Statistics Node Maximum Number of Values Per Column

exceluser · October 23, 2023, 6:41am

I am new to KNIME. I am running version 5.1.2 on a Windows laptop.

Background:
I have a statistics workflow node that appeared to stop or hang at ~22%. It sat at the same level for several hours. I canceled the execution and it stopped after another ~two hours.

Questions:

While executing, the statistics node reported that some fields exceed the max number of unique values. If this warning occurs does the node stop executing, or should it continue in spite of the exceeded number of unique values?
Is there a way to tell the statistics node to continue if that max is exceeded vs. just guessing the maximum number of unique values?

Thanks!

AlexanderFillbrunn · October 23, 2023, 7:30am

Hi,
The Statistics node should not hang in any case. If you need more than the 60 unique values counted, it may work to prepend a Domain Calculator node and in the bottom right of its config dialog choose not to limit the maximum number of unique values. However, this by itself may have a performance impact. It’s worth a try, though.
Kind regards,
Alexander

exceluser · October 23, 2023, 5:27pm

Thanks. Just to clarify, I am using the 3-output Statistics node - same name as the simpler one. I do not see an option to disable the max number of unique values. It may just be taking a very long time to complete. I have restarted it and I will let it run for 24-48 hours and see if it completes.

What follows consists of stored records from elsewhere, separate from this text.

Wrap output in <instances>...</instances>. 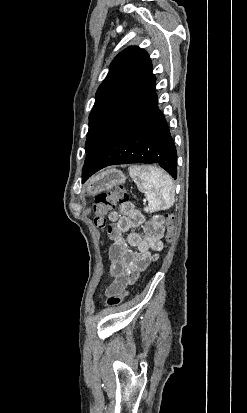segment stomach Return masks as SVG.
I'll list each match as a JSON object with an SVG mask.
<instances>
[{
	"label": "stomach",
	"mask_w": 247,
	"mask_h": 413,
	"mask_svg": "<svg viewBox=\"0 0 247 413\" xmlns=\"http://www.w3.org/2000/svg\"><path fill=\"white\" fill-rule=\"evenodd\" d=\"M126 178L127 176H125L122 170L106 168V170H101L99 174L89 178L86 184V192L91 194V196H95V194L102 192V190H111L117 184H125Z\"/></svg>",
	"instance_id": "obj_1"
}]
</instances>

AlexanderFillbrunn · October 24, 2023, 7:13am

Hi,
The option to disable the max number of unique values is in the Domain Calculator node. In KNIME, every column has a “column spec” attached, consisting of the column name, column type, and possible values for nominal columns and min and max values for numeric columns. The possible values are only stored for up to 60 values, though. If you want more, you can recalculate the spec with the Domain Calculator. Maybe then the Statistics node will make use of the spec and finish faster.

Can you let me know how many rows and numeric and nominal columns you have? Then I can make some experiments on my own.

Kind regards,
Alexander

exceluser · October 24, 2023, 8:19am

Thanks! The Statistics node did complete in ~18 hours. The file has over 100M rows and over 300 columns. The occurrence output table had close to 10K rows (I set the max to 10K). So, the workflow appears to be working.

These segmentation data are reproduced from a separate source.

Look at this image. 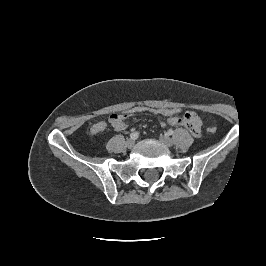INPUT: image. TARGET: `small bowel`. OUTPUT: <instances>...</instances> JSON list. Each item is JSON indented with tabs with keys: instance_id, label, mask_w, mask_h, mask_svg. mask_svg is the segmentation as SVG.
<instances>
[{
	"instance_id": "c3829d8e",
	"label": "small bowel",
	"mask_w": 266,
	"mask_h": 266,
	"mask_svg": "<svg viewBox=\"0 0 266 266\" xmlns=\"http://www.w3.org/2000/svg\"><path fill=\"white\" fill-rule=\"evenodd\" d=\"M167 122L172 126L185 127L195 137L201 133L202 120L198 114L192 111H188L182 116L169 117ZM111 125L117 131H123L127 127L124 119H118L116 122L111 123ZM162 125L164 126L165 124L162 123ZM106 126V122L98 121L91 126L90 133L92 135H98L106 129Z\"/></svg>"
}]
</instances>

AlexanderFillbrunn · October 24, 2023, 8:52am

Wow, that is a lot. Which statistics were you interested in? As far as I know the node does not work in parallel, so if you are interested in statistics that are easy to calculate by first doing aggregation in parallel and then computing another aggregate of aggregates, you may be able to speed up your processing by using the Parallel Chunk Start and Parallel Chunk End nodes. They run the loop body in parallel on chunks of the input data. That way, you could calculate for example Sum, Count, and possible values in parallel, then calculate the total sum as the sum of sums, the total count as sum of counts, the mean as sum of sums divided by sum of counts, the possible values as the union of possible values, and so on. That could easily half or even quarter your processing time, depending on the number of CPU cores you have.
Kind regards,
Alexander

exceluser · October 25, 2023, 12:17am

The primary interest is in getting a list of all values for each field. Having all of the values helps to verify that the data is valid and complete.

I can calculate stats separately in a spreadsheet.

I think the best approach is to run a separate program/script to read the CSV data and produce a list of all values for all fields. If I can’t find one that already exists, I’ll probably write one.

system · January 23, 2024, 12:18am

This topic was automatically closed 90 days after the last reply. New replies are no longer allowed.